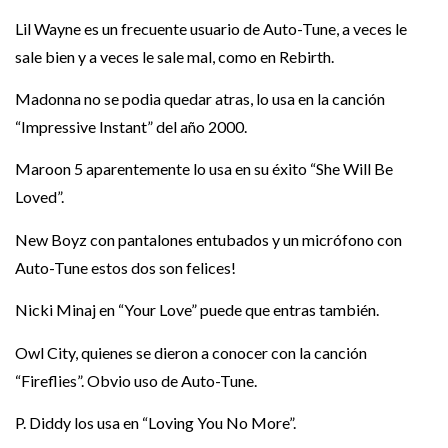
Lil Wayne es un frecuente usuario de Auto-Tune, a veces le
sale bien y a veces le sale mal, como en Rebirth.
Madonna no se podia quedar atras, lo usa en la canción
“Impressive Instant” del año 2000.
Maroon 5 aparentemente lo usa en su éxito “She Will Be
Loved”.
New Boyz con pantalones entubados y un micrófono con
Auto-Tune estos dos son felices!
Nicki Minaj en “Your Love” puede que entras también.
Owl City, quienes se dieron a conocer con la canción
“Fireflies”. Obvio uso de Auto-Tune.
P. Diddy los usa en “Loving You No More”.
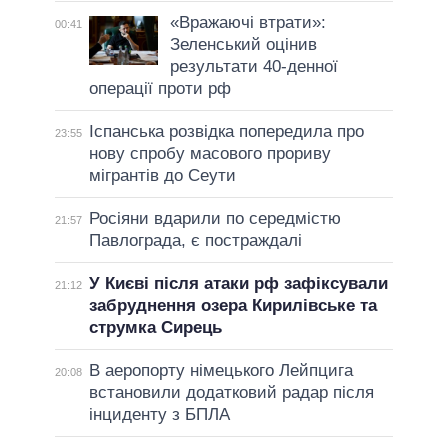
«Вражаючі втрати»:
00:41
Зеленський оцінив
результати 40-денної
операції проти рф
Іспанська розвідка попередила про
23:55
нову спробу масового прориву
мігрантів до Сеути
Росіяни вдарили по середмістю
21:57
Павлограда, є постраждалі
У Києві після атаки рф зафіксували
21:12
забруднення озера Кирилівське та
струмка Сирець
В аеропорту німецького Лейпцига
20:08
встановили додатковий радар після
інциденту з БПЛА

+---+

Task item
The answer must be an exact copy of the records above, with the pictures left out.

Solution
Lil Wayne es un frecuente usuario de Auto-Tune, a veces le
sale bien y a veces le sale mal, como en Rebirth.
Madonna no se podia quedar atras, lo usa en la canción
“Impressive Instant” del año 2000.
Maroon 5 aparentemente lo usa en su éxito “She Will Be
Loved”.
New Boyz con pantalones entubados y un micrófono con
Auto-Tune estos dos son felices!
Nicki Minaj en “Your Love” puede que entras también.
Owl City, quienes se dieron a conocer con la canción
“Fireflies”. Obvio uso de Auto-Tune.
P. Diddy los usa en “Loving You No More”.
«Вражаючі втрати»:
00:41
Зеленський оцінив
результати 40-денної
операції проти рф
Іспанська розвідка попередила про
23:55
нову спробу масового прориву
мігрантів до Сеути
Росіяни вдарили по середмістю
21:57
Павлограда, є постраждалі
У Києві після атаки рф зафіксували
21:12
забруднення озера Кирилівське та
струмка Сирець
В аеропорту німецького Лейпцига
20:08
встановили додатковий радар після
інциденту з БПЛА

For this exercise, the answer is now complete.